(Stored items from a collection)
- - - - - - -
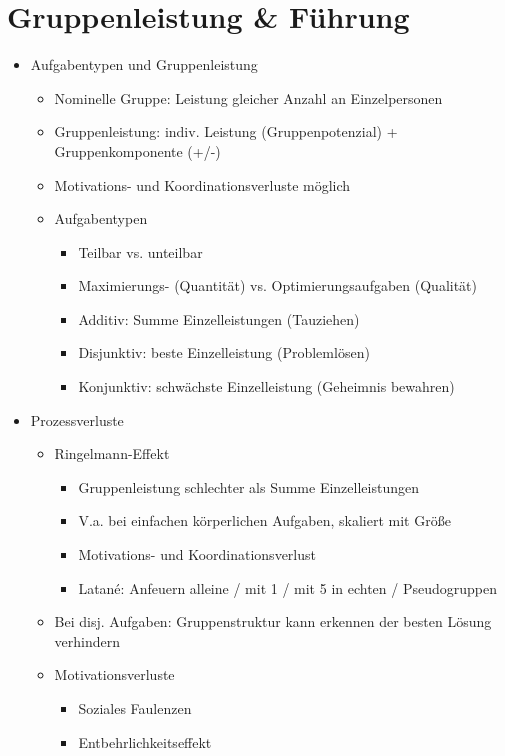 \documentclass[11pt, paper=a4, twocolumn]{scrartcl}
\begin{document}
	\section{Gruppenleistung \& Führung}
		\begin{itemize}
			\item Aufgabentypen und Gruppenleistung
				\begin{itemize}
					\item Nominelle Gruppe: Leistung gleicher Anzahl an Einzelpersonen
					\item Gruppenleistung: indiv. Leistung (Gruppenpotenzial) + Gruppenkomponente (+/-)
					\item Motivations- und Koordinationsverluste möglich
					\item Aufgabentypen
						\begin{itemize}
							\item Teilbar vs. unteilbar
							\item Maximierungs- (Quantität) vs. Optimierungsaufgaben (Qualität)
							\item Additiv: Summe Einzelleistungen (Tauziehen)
							\item Disjunktiv: beste Einzelleistung (Problemlösen)
							\item Konjunktiv: schwächste Einzelleistung (Geheimnis bewahren)
						\end{itemize}
				\end{itemize}
			\item Prozessverluste
				\begin{itemize}
					\item Ringelmann-Effekt
						\begin{itemize}
							\item Gruppenleistung schlechter als Summe Einzelleistungen
							\item V.a. bei einfachen körperlichen Aufgaben, skaliert mit Größe
							\item Motivations- und Koordinationsverlust
							\item Latané: Anfeuern alleine / mit 1 / mit 5 in echten / Pseudogruppen
						\end{itemize}
					\item Bei disj. Aufgaben: Gruppenstruktur kann erkennen der besten Lösung verhindern
					\item Motivationsverluste
						\begin{itemize}
							\item Soziales Faulenzen
							\item Entbehrlichkeitseffekt

\end{itemize}
\end{itemize}
\end{itemize}
\end{document}
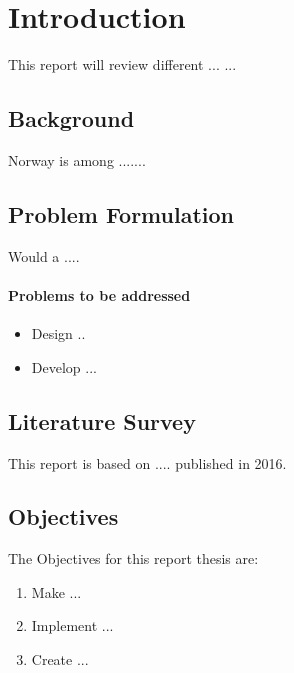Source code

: \chapter[Introductions]{Introduction}

This report will review different ...
...\\

\section{Background}
Norway is among ....... \\




\section{Problem Formulation}
Would a ....
\subsubsection{Problems to be addressed}
\begin{itemize}
\item Design ..
\item Develop ...
\end{itemize}

\section{Literature Survey}
This report is based on ....  published in 2016.
\section{Objectives}
The Objectives for this report thesis are: 
\begin{enumerate}
\item Make ...
\item Implement ...
\item Create ...
\end{enumerate}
- - - - - - -
■ **Task description**
Look through the entries and copy every line in which the string "Einzelleistungen" appears.

■ **Your solution**
							\item Additiv: Summe Einzelleistungen (Tauziehen)
							\item Gruppenleistung schlechter als Summe Einzelleistungen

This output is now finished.